The CustomTransformer model (my best architecture) achieved:
- Validation MRRMSE: 0.5685 (at Epoch 13)
- Competition ranking: 🥇 1st place!
This score is particularly impressive considering:
- Almost no overlap of molecules between training and test sets (only 1 shared SMILES)
- Very limited training data (only 500 samples)
The low MRRMSE score indicates strong predictive accuracy, demonstrating that my model effectively generalized to novel molecular structures despite the challenging conditions.

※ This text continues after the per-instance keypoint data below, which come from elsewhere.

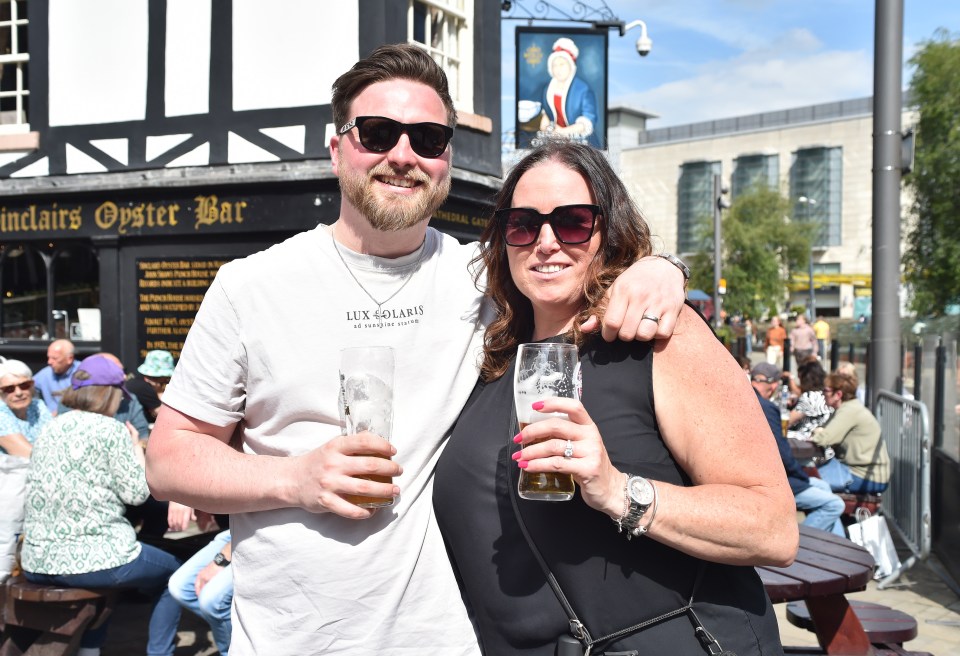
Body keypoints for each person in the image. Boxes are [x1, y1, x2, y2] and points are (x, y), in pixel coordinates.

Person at [145, 44, 688, 655]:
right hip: (286, 641)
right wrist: (293, 478)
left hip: (445, 641)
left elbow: (579, 264)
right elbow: (168, 462)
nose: (402, 155)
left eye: (427, 138)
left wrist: (660, 268)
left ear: (447, 159)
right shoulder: (251, 285)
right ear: (336, 148)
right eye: (377, 133)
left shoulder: (486, 278)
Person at [434, 140, 797, 654]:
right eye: (522, 224)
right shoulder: (492, 357)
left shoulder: (659, 339)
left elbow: (774, 529)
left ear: (609, 231)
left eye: (573, 221)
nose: (546, 242)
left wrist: (618, 491)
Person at [22, 355, 182, 656]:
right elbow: (137, 494)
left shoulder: (50, 428)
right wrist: (136, 448)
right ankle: (160, 653)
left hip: (37, 559)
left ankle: (90, 651)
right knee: (176, 576)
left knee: (107, 581)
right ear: (110, 393)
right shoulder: (111, 430)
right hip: (93, 559)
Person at [750, 362, 846, 537]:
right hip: (775, 480)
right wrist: (802, 476)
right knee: (835, 504)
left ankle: (837, 546)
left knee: (823, 487)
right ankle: (799, 543)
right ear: (773, 386)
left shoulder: (749, 401)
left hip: (765, 474)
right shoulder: (767, 407)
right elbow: (781, 452)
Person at [812, 372, 890, 494]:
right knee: (809, 476)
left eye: (826, 390)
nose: (823, 394)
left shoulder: (849, 411)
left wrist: (817, 432)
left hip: (865, 476)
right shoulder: (848, 408)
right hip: (858, 471)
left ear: (838, 394)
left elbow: (823, 438)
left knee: (810, 482)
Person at [167, 530, 233, 655]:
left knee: (212, 601)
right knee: (181, 587)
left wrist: (220, 560)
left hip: (262, 532)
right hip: (234, 529)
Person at [538, 37, 600, 147]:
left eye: (562, 64)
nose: (558, 69)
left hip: (583, 146)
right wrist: (547, 127)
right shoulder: (548, 90)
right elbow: (546, 117)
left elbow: (587, 123)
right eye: (555, 65)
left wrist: (562, 132)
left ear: (570, 66)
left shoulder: (583, 89)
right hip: (556, 145)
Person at [0, 359, 52, 457]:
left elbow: (54, 438)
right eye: (9, 389)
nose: (18, 393)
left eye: (24, 385)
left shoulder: (38, 406)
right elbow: (27, 454)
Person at [788, 358, 833, 439]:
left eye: (800, 378)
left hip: (806, 443)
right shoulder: (825, 395)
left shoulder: (810, 397)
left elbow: (787, 421)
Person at [33, 338, 80, 414]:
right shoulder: (45, 374)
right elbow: (28, 388)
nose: (49, 362)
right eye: (48, 357)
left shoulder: (83, 372)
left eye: (55, 358)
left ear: (70, 359)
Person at [127, 350, 175, 424]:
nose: (167, 379)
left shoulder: (136, 381)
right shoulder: (144, 388)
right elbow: (163, 415)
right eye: (167, 377)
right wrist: (159, 392)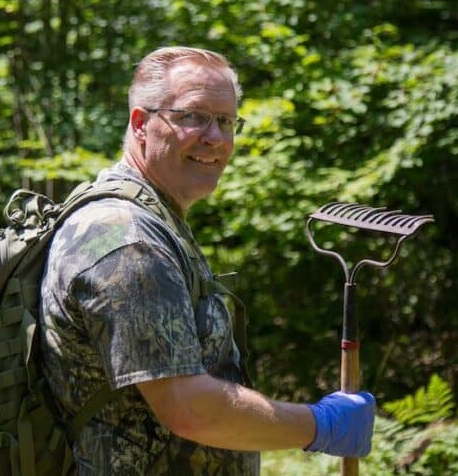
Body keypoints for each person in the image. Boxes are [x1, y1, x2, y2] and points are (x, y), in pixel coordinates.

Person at [39, 46, 376, 474]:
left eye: (226, 121)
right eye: (193, 116)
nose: (215, 138)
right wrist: (320, 425)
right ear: (141, 124)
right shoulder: (128, 240)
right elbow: (188, 408)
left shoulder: (153, 218)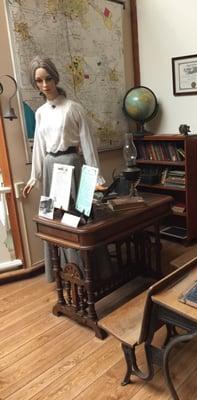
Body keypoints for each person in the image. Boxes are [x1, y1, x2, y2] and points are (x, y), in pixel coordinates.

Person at [23, 56, 109, 281]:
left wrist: (97, 176)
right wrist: (35, 177)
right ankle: (63, 271)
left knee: (78, 217)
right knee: (54, 219)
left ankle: (89, 272)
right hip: (51, 171)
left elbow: (88, 144)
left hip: (73, 166)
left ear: (55, 77)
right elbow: (39, 148)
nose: (44, 85)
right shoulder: (40, 112)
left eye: (48, 78)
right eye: (39, 81)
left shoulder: (74, 108)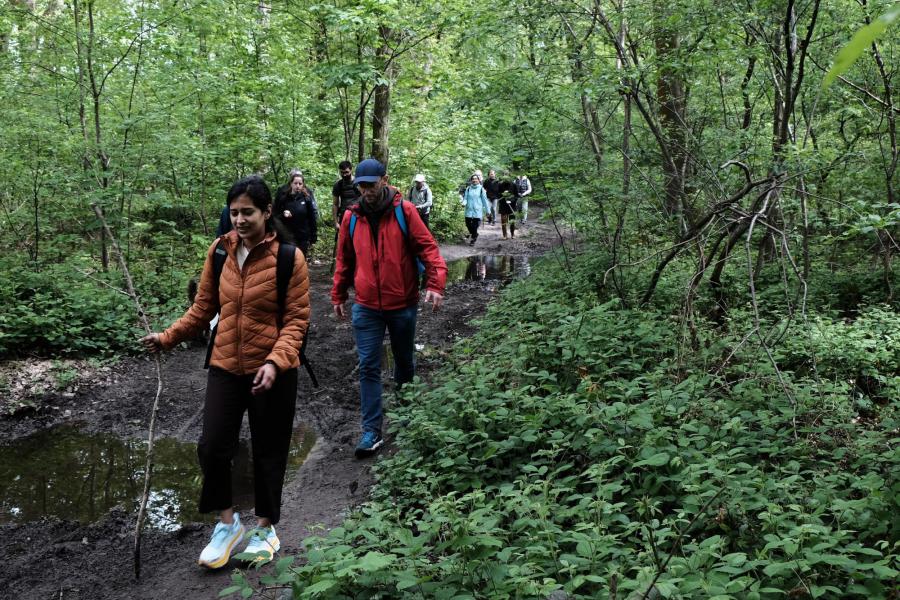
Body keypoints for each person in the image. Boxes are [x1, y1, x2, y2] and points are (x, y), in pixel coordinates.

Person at [142, 175, 310, 569]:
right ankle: (227, 523)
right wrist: (167, 338)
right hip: (224, 365)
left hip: (274, 371)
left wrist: (275, 361)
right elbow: (203, 308)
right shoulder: (219, 252)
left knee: (269, 450)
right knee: (212, 446)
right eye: (233, 212)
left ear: (267, 212)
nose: (239, 219)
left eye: (247, 212)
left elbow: (297, 322)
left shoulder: (289, 257)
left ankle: (266, 529)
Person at [331, 158, 447, 458]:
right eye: (362, 185)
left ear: (385, 180)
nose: (366, 190)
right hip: (366, 306)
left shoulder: (404, 211)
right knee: (368, 366)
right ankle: (371, 430)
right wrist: (338, 293)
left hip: (402, 303)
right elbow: (344, 258)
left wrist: (435, 284)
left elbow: (428, 248)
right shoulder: (352, 217)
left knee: (404, 362)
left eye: (371, 183)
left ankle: (407, 416)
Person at [275, 172, 318, 257]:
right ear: (291, 184)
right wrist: (283, 214)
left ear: (303, 185)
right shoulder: (284, 198)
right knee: (287, 261)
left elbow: (312, 218)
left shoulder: (307, 199)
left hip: (302, 236)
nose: (297, 186)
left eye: (300, 184)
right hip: (287, 236)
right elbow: (275, 216)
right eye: (295, 183)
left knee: (300, 261)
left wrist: (313, 236)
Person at [460, 174, 491, 246]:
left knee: (474, 226)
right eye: (473, 179)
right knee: (468, 225)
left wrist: (488, 211)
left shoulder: (481, 189)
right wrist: (463, 203)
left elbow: (485, 201)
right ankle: (475, 234)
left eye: (476, 179)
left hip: (477, 211)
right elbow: (465, 198)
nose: (474, 180)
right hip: (469, 210)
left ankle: (473, 239)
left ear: (478, 180)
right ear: (471, 180)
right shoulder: (468, 188)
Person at [331, 160, 360, 228]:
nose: (344, 175)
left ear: (351, 170)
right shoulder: (338, 185)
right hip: (344, 216)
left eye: (346, 172)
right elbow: (335, 204)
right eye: (342, 172)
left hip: (357, 216)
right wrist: (335, 222)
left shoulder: (358, 183)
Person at [498, 175, 518, 239]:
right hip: (503, 205)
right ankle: (504, 235)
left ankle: (512, 234)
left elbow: (516, 195)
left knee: (512, 220)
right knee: (503, 220)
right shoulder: (500, 184)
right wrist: (503, 195)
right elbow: (497, 194)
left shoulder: (513, 184)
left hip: (512, 205)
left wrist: (511, 200)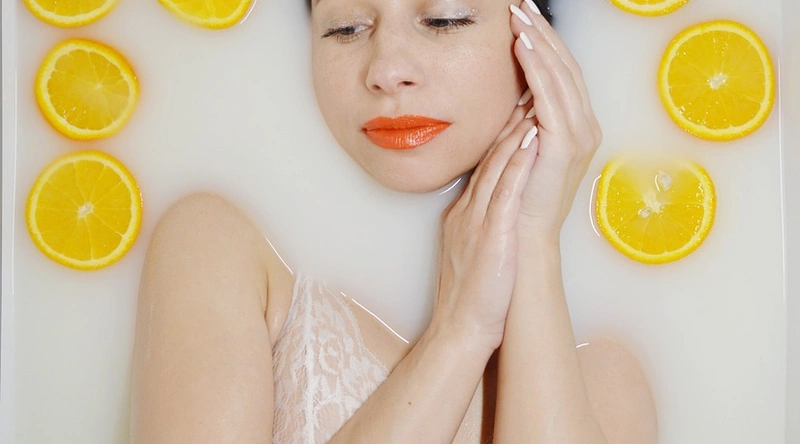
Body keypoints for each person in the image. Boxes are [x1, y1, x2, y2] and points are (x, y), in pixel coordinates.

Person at [130, 0, 658, 442]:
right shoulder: (217, 247)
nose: (385, 70)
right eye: (346, 28)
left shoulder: (604, 381)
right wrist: (458, 330)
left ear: (539, 44)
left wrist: (533, 238)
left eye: (444, 19)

Training progress can be visualized in the chart below:

The secret sauce behind this winning solution came down to three key innovations:
-
Power of Pre-trained Chemistry Knowledge 🧪
Using ChemBERTa's pre-trained embeddings gave my model a massive head start. Instead of learning molecular chemistry from scratch with limited data, the model leveraged existing chemical knowledge, allowing it to understand new molecules better than competitors. -
Smart Data Augmentation 📊
By implementing SMILES reordering through rdkit.Chem, I effectively multiplied my training data. This technique generates chemically equivalent but structurally different representations of the same molecules, teaching the model to focus on chemical properties rather than exact string patterns. -
Dimensional Mastery 📉
The boldest move was reducing the output dimension from 18,211 to just 5 features using Truncated SVD. This dramatic simplification allowed for a leaner model with fewer parameters to tune, making it significantly easier to train effectively on the small dataset while reducing overfitting risk.
Together, these innovations enabled a model that could generalize remarkably well to completely new molecules—the ultimate test of any chemical prediction system.